QUESTION - Il y a quelques minutes, vous avez utilisé, concernant la crise au Proche-Orient, le terme "déplorer". J'ai envie de vous demander si les Huit ne passent pas le plus clair de leur temps à déplorer ce qui s'est passé en Indonésie, avec l'Inde, avec le Pakistan et s'il n'y a pas là un terrible aveu d'impuissance ?
LE PRÉSIDENT - Cela est facile à dire ! On peut s'efforcer de discréditer, en les présentant de cette façon-là, les efforts qui sont faits par les gens responsables. On a tort, parce que par cette présentation des choses on décourage ceux qui sont responsables et on encourage ceux qui ont tendance à se laisser aller. Donc, je le répète, soyons prudents dans ces jugements. Les huit puissances les plus importantes du monde s'expriment et ensuite par la voie diplomatique -sans pour autant vouloir donner de leçon à la terre entière de façon arrogante, ce qui est trop souvent leur tentation d'ailleurs, quand elles s'expriment- elles relayent leurs décisions. Ne croyez pas que ce soit négligeable.
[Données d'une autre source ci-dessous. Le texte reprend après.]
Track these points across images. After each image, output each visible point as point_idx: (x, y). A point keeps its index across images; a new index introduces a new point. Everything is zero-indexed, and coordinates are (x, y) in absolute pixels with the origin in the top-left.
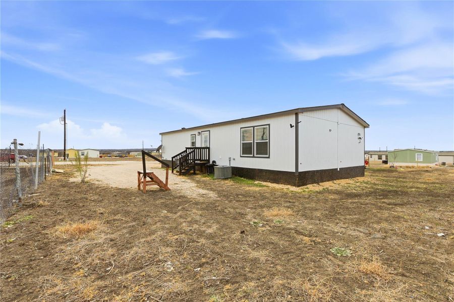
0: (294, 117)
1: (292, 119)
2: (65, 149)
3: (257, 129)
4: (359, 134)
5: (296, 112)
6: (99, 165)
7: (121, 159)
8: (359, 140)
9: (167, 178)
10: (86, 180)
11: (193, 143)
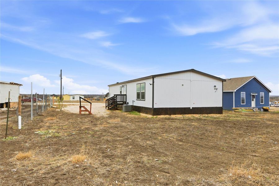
0: (152, 80)
1: (150, 81)
2: (61, 95)
3: (142, 85)
4: (215, 86)
5: (153, 77)
6: (73, 105)
7: (98, 101)
8: (215, 90)
9: (91, 109)
10: (62, 110)
11: (121, 92)
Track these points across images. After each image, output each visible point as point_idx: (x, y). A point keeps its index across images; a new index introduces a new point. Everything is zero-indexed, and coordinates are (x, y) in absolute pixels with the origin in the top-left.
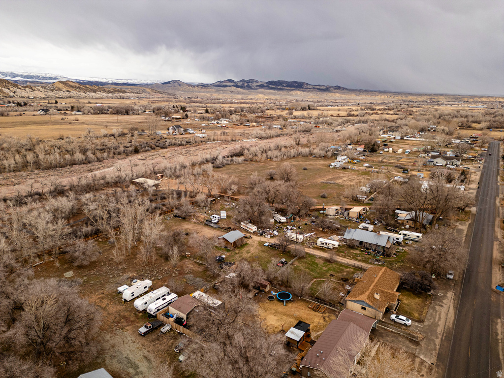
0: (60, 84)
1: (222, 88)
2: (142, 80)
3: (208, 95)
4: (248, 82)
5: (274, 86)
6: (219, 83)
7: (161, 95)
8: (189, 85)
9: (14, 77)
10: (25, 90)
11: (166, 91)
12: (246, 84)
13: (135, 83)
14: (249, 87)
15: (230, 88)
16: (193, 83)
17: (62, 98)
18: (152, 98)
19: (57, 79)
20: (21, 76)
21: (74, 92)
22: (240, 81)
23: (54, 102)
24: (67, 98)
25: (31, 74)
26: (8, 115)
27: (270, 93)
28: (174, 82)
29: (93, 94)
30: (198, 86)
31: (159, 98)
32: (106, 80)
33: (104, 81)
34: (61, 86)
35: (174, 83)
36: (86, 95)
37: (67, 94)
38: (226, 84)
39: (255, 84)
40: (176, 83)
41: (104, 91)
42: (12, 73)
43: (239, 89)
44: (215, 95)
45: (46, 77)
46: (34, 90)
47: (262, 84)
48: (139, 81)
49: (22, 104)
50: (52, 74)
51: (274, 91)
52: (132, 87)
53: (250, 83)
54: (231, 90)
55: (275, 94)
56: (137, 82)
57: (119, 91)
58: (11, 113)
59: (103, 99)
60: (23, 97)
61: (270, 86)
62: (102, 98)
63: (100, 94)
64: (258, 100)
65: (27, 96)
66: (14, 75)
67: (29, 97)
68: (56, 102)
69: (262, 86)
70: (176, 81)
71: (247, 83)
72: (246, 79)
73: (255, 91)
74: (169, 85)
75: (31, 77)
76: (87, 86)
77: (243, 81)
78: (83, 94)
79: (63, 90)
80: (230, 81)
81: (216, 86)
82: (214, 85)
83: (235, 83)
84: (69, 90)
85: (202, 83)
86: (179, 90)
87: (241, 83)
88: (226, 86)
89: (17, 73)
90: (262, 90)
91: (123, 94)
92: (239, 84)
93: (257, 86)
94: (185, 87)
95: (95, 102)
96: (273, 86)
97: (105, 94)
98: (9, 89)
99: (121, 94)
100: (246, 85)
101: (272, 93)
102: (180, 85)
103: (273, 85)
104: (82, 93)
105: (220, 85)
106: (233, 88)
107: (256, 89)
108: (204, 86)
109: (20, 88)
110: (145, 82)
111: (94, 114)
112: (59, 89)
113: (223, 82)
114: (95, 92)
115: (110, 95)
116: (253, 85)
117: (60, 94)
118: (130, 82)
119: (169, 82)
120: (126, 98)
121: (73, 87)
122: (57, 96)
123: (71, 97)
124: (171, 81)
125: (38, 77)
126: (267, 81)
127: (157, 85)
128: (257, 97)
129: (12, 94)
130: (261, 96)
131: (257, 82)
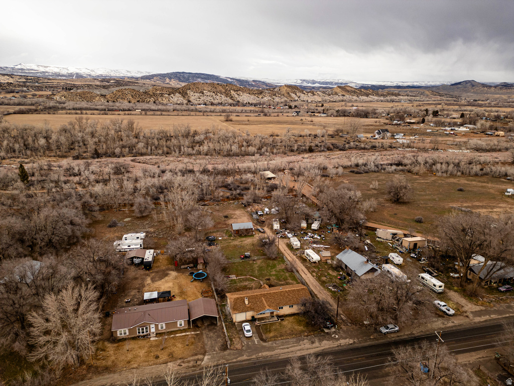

J'ai reçu une lettre de M. VAJPAYEE, le Premier ministre indien, dont j'ai retiré l'impression et même la certitude que l'Inde était prête à discuter et à négocier dans les conditions qui resteront à déterminer et sur lesquelles je ne m'étendrai pas. Mais ne croyez pas que ces discussions, ces décisions et ces communiqués soient uniquement quelque chose de superficiel. Ce n'est pas vrai du tout.
QUESTION - En quelques années le G7 est devenu G8, voyez-vous d'ici quelques années un éventuel élargissement à un autre membre, c'est-à-dire la Chine ?
LE PRÉSIDENT - Je vais vous donner un sentiment purement personnel qui n'engage que moi, qui n'engage ni la France, ni a fortiori le G8 : je le souhaite. Je voudrais signaler que ce matin, nous avons évoqué l'attitude extrêmement responsable et solidaire qui a été l'attitude de la Chine dans la crise asiatique. Si la Chine n'avait pas accepté de conserver la parité de sa monnaie et d'accepter les contraintes sociales et économiques considérables que cela lui impose, la crise aurait été catastrophique dans l'ensemble du monde.
Nous avons été unanimes, c'est à la suite d'une initiative que j'avais prise, à exprimer notre estime et notre reconnaissance à la Chine pour son comportement dans la crise. Je le répète, c'était une décision très difficile à prendre avec des conséquences très rudes.
QUESTION - Vous venez de dire que vous avez reçu une lettre du Premier ministre indien. Pouvez-vous préciser sur quoi l'Inde serait prête à discuter ? Avez-vous le sentiment qu'elle pourra signer le traité d'interdiction des essais nucléaires ?
LE PRÉSIDENT - Je ne le précise pas, parce que je ne ferai pas de commentaires sur un courrier qui n'était pas destiné à être publié. Je souhaite vivement que l'Inde soit en situation de signer le plus vite possible le CTBT.